You’re not happy. Of course you’re not. Every moment of your life is accounted for, down to each agonising second. You wake up, you make breakfast. You wash up, you put some laundry on, you leave for work. You grind yourself down to a blistered nub at a job you resent, then you buy food on the way home, vacuum, help your kids with their homework, cook dinner, put your kids to bed, wash up, sort the laundry out and enjoy 45 seconds of a B-grade American prestige drama before you pass out from exhaustion fully clothed on your sofa. You did this yesterday, you are doing it today, and you will continue to do it every single day until you die. Of course you’re miserable.

But it doesn’t have to be this way. After decades spent flailing around in the dark, science has finally revealed the true path to happiness. The answer? Servants.

OK, fine, not servants exactly. But cleaners. If you spend £30 on a cleaner, you will be much happier than if you spent the same amount on material goods, according to researchers at the University of British Columbia, in Canada. They asked more than 6,000 adults in the US, Canada, Denmark and the Netherlands, including 800 millionaires, questions about how much money they spent on buying time.

Admittedly, the entire premise of this study was set in a magical wonderland where people have £30 to spend because their basic outgoings don’t already exceed their combined household income. Nevertheless, the theory goes that you’re not actually hiring someone to clean your house – or put up a shelf, or fix your leaky tap, or perform any number of other household chores; instead, you’re buying time. Time for you. Time you can spend grabbing a lungful of clean air amid the relentless drudgery of adulthood. Time you could spend learning a new language, or meeting like-minded people. Catching up on books you haven’t read, or films you haven’t seen. Or just easing your foot off the pedal a little. Everyone keeps telling you how important is it to be mindful, but mindfulness isn’t easy when you’re going hammer and tongs around the clock to equalise your domestic situation.
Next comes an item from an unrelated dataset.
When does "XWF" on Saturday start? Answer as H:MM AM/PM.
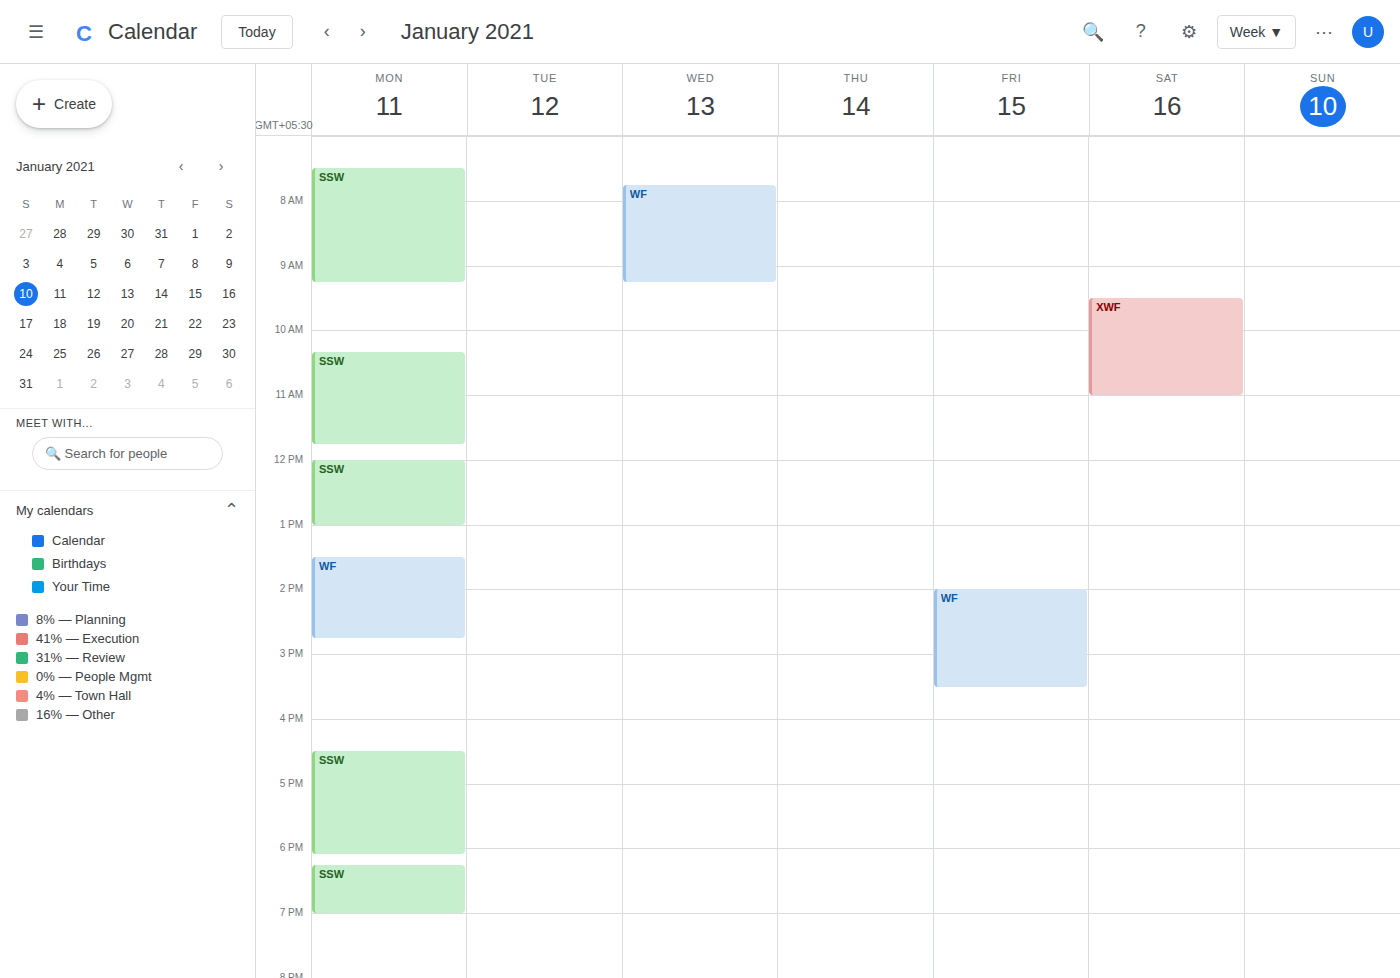
9:30 AM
If that’s the case, this research makes perfect sense. You’ve been breaking your back Marie Kondo-ing your stamp-sized home into a state of relative emptiness, but all the while you just needed to experience the life-changing magic of paying someone else to tidy up.
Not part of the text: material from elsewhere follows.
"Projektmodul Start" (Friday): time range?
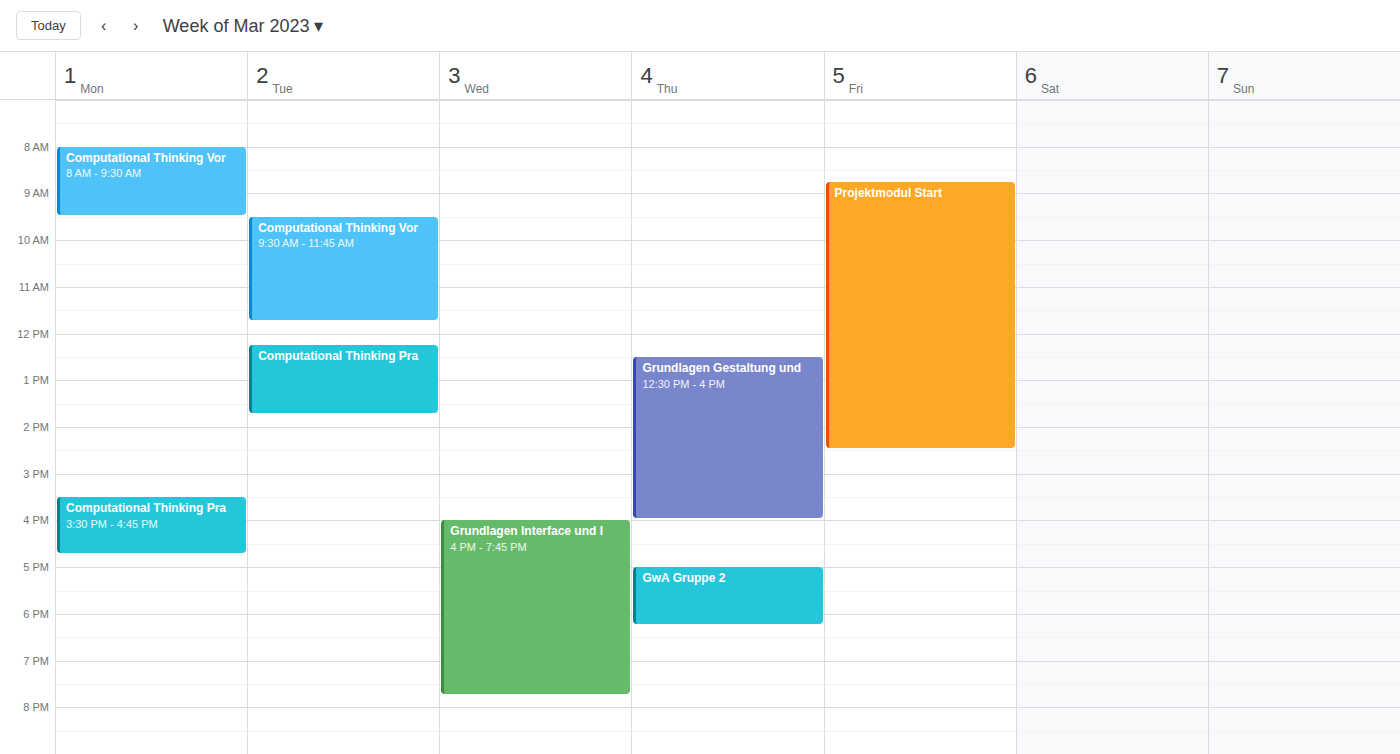
8:45 AM to 2:30 PM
Suddenly, everything makes sense. So long as you ignore obvious outliers, such as Arthur, half of Downton Abbey and Batman – all of whom had the strength of mind to remain staunchly glum despite their army of paid helpers – it’s perfectly clear that the key to lasting bliss is to delegate unpleasant tasks.
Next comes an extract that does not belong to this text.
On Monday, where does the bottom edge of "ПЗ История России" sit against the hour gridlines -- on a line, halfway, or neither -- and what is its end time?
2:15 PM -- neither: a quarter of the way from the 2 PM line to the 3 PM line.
The worst thing about life is that there’s never a day off. A case in point: one day last week, I did three loads of washing, one after the other. I did so much washing that, for the first time in months, I saw the bottom of my laundry basket. “This is it,” I thought to myself. “I have completed laundry once and for all.” So I relaxed, safe in the knowledge that all my clothes were clean. Flash-forward to today, and the only clean pants I’ve got left are the crap ones my mum bought me for Christmas when she thought I was even more startlingly obese than I am.

Chores aren’t video games. There isn’t a final level with a boss battle. The moment you’ve finished, they reset and start again. Your dinner always needs cooking. Your path always needs weeding. And lawns! When I was making all that fuss about leaving London a couple of years ago, nobody warned me about lawns. A lawn, it turns out, is basically a carpet that is determined to kill you. You have to spend one afternoon a week attacking it with motorised knifes, otherwise it rises up and overwhelms you. Lawns are stupid. The countryside is stupid. It’s full of even more busywork for you to do.

Paying someone to share the load is bound to make you happier. Especially compared with buying things. Things are one of the greatest causes of stress around. Things take up room. My birthday is three weeks away, and I’m already bristling at the prospect of finding places to put any presents I receive. My house is already three Tupperware containers away from being the subject of a Hoarder Next Door documentary. I would much rather that money was spent on removing things rather than obtaining them.

Not to be trite, but time is the greatest luxury we have. We aren’t here for long, and nobody in the history of the world has ever died wishing they spent more time scrubbing at grout with a toothbrush. You just need one fleeting graze with mortality to realise that. Which isn’t to say that you should check out of all your obligations altogether, because a life without toil is a life without purpose. However, opportunities for happiness are few and far between. If striking that balance means getting someone in to clean the oven every few weeks, you would be a fool to miss it.